Only a number is expected: how many lines in the data below contain the word "SQUARE".

Exercise material:
= = =
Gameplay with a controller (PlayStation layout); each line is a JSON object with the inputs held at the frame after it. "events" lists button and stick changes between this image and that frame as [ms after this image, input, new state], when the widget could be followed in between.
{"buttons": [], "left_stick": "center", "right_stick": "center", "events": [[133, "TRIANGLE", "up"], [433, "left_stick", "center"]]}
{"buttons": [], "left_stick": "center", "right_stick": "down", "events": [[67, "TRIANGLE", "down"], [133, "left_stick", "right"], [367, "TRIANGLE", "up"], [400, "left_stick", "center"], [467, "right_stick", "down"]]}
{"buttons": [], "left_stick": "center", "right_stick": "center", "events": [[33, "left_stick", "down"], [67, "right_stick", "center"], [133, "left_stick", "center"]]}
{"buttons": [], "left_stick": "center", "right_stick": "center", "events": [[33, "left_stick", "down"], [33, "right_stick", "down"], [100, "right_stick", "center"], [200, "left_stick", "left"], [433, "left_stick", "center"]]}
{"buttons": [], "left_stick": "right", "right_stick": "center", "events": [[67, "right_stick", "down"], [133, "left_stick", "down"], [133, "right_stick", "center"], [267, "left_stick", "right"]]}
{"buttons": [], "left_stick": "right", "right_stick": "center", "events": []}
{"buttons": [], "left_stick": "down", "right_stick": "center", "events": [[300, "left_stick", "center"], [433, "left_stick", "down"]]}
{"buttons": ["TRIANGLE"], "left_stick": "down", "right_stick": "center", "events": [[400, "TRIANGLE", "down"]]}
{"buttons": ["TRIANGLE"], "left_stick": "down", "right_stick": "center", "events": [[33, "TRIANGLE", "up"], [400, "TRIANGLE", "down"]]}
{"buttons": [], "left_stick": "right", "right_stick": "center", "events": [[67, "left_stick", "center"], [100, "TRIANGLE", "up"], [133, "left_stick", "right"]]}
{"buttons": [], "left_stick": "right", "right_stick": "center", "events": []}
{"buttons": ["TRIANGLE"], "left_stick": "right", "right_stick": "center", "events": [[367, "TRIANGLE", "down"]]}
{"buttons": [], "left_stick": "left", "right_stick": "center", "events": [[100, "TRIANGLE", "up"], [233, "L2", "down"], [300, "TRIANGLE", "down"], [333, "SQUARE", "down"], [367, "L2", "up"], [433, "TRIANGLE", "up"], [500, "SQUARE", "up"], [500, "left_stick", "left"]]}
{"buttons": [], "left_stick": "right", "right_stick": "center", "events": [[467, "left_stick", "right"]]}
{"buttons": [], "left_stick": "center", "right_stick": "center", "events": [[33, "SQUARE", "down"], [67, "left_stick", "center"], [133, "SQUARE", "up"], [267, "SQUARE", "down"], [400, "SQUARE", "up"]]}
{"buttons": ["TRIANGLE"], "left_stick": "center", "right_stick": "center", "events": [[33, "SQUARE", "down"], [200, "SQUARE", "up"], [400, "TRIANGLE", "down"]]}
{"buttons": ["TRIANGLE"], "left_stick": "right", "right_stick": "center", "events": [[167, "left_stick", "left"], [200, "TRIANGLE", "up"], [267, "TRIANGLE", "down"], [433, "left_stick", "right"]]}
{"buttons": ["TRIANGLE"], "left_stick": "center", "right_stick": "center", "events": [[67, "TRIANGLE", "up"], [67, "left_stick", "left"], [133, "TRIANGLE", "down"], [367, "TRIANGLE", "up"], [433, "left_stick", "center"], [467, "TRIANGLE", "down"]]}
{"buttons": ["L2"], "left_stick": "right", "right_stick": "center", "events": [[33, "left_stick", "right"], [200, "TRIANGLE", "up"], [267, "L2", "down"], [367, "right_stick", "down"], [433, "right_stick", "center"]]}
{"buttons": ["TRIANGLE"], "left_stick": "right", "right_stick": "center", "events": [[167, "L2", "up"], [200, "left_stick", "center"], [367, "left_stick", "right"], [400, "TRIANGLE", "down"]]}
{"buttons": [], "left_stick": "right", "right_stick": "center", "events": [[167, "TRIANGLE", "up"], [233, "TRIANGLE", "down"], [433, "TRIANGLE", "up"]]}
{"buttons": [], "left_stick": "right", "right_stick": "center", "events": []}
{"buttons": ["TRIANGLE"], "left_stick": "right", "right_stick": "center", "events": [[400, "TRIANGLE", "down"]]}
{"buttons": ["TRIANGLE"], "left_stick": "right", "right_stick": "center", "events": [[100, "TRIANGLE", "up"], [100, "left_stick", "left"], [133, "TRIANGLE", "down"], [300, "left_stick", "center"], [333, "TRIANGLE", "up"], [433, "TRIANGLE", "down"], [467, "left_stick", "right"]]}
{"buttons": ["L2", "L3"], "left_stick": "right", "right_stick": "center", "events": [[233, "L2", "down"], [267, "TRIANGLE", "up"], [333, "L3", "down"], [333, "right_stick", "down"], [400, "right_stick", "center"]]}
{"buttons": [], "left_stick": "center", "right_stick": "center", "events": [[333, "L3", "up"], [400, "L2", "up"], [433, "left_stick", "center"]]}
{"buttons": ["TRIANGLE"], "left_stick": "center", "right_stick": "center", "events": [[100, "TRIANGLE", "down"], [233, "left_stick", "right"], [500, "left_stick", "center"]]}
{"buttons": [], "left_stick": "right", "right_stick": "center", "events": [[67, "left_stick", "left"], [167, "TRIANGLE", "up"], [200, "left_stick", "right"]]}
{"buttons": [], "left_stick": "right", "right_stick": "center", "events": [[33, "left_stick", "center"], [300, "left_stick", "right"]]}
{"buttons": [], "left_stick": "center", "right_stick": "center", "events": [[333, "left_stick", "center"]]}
= = =
Written reply: 3